Ho, ho, ho, my Braves Journal friends, the holiday season is approaching. You’re saying you want something for Christmas?
Aren’t you forgetting something?
Santa is very sorry, but Santa already gave you your present on July 31. That was the day that Kris Medlen made his first start for the Braves. Medlen made a total of 12 starts, pitching 83 2/3 innings with a 0.97 ERA, 84 strikeouts and 10 walks, while allowing 57 hits and 9 earned runs. (Santa excluded the stats from the wild card game, because as far as Santa is concerned, that game never happened.)
Those are some very shiny numbers. But just how shiny are they? Take a look at the following rate stats:
Pitcher A: 7.5 inning per start, K/9 of 7.8, BB/9 of 1.0, H/9 of 7.5, and ERA of 1.63
Pitcher B: 7.1 inning per start, K/9 of 9.3, BB/9 of 1.0, H/9 of 6.1, and ERA of 0.92
Pitcher B is Medlen. Pitcher A is Greg Maddux in 1995, his fourth straight Cy Young season and the best season in his career by rWAR. (He had 9.5 WAR that year. Yeah.) So Medlen was that good.

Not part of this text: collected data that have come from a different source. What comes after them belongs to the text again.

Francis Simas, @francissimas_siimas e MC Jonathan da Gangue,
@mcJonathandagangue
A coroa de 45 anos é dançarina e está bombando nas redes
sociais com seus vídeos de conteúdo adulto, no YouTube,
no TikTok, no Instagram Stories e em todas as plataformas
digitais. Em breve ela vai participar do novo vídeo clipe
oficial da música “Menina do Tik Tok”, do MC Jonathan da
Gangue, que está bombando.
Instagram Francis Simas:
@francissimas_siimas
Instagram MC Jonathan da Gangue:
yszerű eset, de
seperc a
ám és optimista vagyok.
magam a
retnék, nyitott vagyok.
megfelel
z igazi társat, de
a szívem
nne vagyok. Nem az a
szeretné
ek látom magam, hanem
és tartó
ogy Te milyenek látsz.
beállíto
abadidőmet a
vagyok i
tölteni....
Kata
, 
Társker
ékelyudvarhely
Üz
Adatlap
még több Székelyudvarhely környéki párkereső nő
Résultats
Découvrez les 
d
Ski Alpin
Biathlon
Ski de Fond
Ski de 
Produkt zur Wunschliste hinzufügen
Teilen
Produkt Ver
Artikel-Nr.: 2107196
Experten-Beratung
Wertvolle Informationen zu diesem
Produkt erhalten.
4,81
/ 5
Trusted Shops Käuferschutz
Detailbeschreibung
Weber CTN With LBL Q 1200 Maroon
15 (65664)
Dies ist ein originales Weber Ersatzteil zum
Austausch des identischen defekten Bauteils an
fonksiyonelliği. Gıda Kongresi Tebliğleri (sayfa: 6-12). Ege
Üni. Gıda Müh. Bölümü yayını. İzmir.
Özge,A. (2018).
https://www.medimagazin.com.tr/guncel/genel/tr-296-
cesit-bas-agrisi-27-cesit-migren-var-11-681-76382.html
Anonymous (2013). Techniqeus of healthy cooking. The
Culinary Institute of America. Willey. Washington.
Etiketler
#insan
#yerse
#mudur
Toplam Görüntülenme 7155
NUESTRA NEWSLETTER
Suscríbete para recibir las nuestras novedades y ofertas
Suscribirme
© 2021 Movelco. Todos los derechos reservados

For two months, he was as good as Greg Maddux at his prime.
The similarities between the two are beyond the numbers and also their style of pitching. I think Chipper put it the best:
He’s the closest thing I’ve seen to Maddux for the simple fact that he has a devastating changeup. Maddux would kill you with command of his fastball and cutter early in the count and then put you away with his changeup. Medlen is able to make the ball start off the plate and come back on the corner. The one difference is that Maddux could make the ball go both ways on both sides of the plate. Medlen doesn’t have the cutter, but he has a better breaking ball than Maddux did. The approach to getting people out is the same.
Santa loves watching Kris Medlen, and who doesn’t? It’s the same reasons that Santa loved watching Maddux:
- Their deliveries are both very simple and smooth
- They field their position amazingly well
- They pitch fast and aggressively attack the strike zone
- They make hitters look stupid with the unusual frequency of hitters taking a called strike three
(This is so fun to watch. Eight of the thirteen strikeouts came with the hitter taking third strike, and that came against the Natspos. Santa HATES the Natspos. That’s why he gave them a big lump of coal named Jayson Werth.)
With that in mind, what should we be expecting from Medlen in 2013? There is a Bill James projection on FanGraphs, and Santa thinks it sounds pretty reasonable: 14-7, 190 IP, 2.94 ERA, 2.80 FIP, 8.2 K/9, and 1.7 BB/9. Boys and girls, even accounting for regression from his off-the-charts performance last year, Santa gave you a top of the rotation starter.
The development in 2012 of Medlen, along with Brandon Beachy and Mike Minor, allowed the Braves to ship out Tommy Hanson and jettison Jair Jurrjens, instead of hoping for an unlikely rebound season. The development of the trio as well as our great bullpen allows the Braves to focus on offense during this offseason.
Top of rotation starters don’t exactly grow on trees. The Braves have been teased by a seemingly endless group of prospects that didn’t quite pan out for them, like Bruce Chen, Terrell Wade, Odalis Perez, Jason Marquis, Kyle Davies, Chuck James, Charlie Morton, Horacio Ramirez, and Jo-Jo Reyes, and they let go of some like Millwood, Schmidt, Wainwright, Harrison, and Feliz through trades. Santa hopes that Medlen, Beachy, and Minor will anchor the Braves’ starting rotation for many years to come.
Braves fans, you had your Christmas in July. But Santa wishes you a very Happy New Year! Ho ho ho!